■ **Data provided**:
- Opening Delimiter -

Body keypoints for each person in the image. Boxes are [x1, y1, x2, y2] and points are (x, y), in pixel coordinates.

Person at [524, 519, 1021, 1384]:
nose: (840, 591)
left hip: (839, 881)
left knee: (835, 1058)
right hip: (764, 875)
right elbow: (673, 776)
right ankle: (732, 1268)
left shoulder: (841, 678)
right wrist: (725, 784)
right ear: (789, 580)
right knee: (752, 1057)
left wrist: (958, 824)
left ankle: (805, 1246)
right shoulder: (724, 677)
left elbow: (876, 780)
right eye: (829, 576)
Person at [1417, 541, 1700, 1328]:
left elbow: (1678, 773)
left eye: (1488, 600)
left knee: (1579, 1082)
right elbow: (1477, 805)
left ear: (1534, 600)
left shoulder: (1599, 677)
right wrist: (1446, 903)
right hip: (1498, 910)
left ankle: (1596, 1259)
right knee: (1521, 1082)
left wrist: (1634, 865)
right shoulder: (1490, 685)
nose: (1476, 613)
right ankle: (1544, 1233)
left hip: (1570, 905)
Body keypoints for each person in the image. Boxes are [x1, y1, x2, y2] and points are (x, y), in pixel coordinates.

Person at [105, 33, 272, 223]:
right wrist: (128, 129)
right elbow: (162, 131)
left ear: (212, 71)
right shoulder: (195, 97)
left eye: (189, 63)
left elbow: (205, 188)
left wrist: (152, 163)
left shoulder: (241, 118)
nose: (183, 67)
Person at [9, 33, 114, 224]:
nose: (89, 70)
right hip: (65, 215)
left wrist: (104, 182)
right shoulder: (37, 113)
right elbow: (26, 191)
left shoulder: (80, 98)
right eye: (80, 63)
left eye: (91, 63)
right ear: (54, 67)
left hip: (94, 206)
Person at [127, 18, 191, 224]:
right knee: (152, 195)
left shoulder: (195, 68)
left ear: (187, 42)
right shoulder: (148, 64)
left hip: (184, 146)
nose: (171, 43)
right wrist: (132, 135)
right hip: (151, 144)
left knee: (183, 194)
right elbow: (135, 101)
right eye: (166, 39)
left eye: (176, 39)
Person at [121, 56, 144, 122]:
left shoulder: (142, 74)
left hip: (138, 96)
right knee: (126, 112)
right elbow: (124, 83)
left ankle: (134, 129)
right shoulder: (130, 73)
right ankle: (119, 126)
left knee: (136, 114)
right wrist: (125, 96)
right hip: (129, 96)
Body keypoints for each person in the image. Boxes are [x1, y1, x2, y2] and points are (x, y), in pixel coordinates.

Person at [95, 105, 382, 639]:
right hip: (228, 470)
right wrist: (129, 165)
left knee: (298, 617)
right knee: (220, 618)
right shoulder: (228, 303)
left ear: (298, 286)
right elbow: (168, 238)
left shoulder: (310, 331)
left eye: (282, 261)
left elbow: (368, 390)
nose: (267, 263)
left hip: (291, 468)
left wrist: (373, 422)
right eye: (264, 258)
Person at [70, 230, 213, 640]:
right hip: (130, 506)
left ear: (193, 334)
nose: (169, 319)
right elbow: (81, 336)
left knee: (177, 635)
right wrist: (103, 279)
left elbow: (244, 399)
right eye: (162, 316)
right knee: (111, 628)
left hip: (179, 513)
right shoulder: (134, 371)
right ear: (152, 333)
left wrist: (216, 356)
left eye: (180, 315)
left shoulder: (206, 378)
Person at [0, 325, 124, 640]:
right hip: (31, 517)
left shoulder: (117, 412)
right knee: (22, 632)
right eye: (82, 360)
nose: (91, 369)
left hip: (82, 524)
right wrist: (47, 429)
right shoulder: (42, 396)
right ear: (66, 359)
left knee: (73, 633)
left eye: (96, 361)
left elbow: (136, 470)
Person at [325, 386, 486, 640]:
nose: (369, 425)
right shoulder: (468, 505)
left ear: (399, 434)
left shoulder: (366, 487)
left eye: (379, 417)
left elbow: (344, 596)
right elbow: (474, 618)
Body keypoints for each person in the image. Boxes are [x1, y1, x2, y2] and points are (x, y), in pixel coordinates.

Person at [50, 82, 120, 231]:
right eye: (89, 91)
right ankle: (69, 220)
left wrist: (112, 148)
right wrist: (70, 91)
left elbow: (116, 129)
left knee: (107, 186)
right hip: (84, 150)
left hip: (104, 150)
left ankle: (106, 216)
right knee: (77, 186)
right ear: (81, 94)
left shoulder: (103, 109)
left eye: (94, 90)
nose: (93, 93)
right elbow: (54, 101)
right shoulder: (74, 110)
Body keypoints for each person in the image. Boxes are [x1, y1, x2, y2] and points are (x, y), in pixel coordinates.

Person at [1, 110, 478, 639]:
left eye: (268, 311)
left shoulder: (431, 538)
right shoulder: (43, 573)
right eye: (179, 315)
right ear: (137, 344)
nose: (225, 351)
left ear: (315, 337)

- Closing Delimiter -

■ **Directions**:
Output exactly the lines of the records from the first through the one bearing "left hip: (1570, 905)", both ends included.

■ **Your solution**:
Body keypoints for each person in the image. Boxes are [x1, y1, x2, y2] and points are (x, y), in pixel coordinates.

Person at [524, 519, 1021, 1384]:
nose: (840, 591)
left hip: (839, 881)
left knee: (835, 1058)
right hip: (764, 875)
right elbow: (673, 776)
right ankle: (732, 1268)
left shoulder: (841, 678)
right wrist: (725, 784)
right ear: (789, 580)
right knee: (752, 1057)
left wrist: (958, 824)
left ankle: (805, 1246)
right shoulder: (724, 677)
left elbow: (876, 780)
right eye: (829, 576)
Person at [1417, 541, 1700, 1328]:
left elbow: (1678, 773)
left eye: (1488, 600)
left knee: (1579, 1082)
right elbow: (1477, 805)
left ear: (1534, 600)
left shoulder: (1599, 677)
right wrist: (1446, 903)
right hip: (1498, 910)
left ankle: (1596, 1259)
right knee: (1521, 1082)
left wrist: (1634, 865)
right shoulder: (1490, 685)
nose: (1476, 613)
right ankle: (1544, 1233)
left hip: (1570, 905)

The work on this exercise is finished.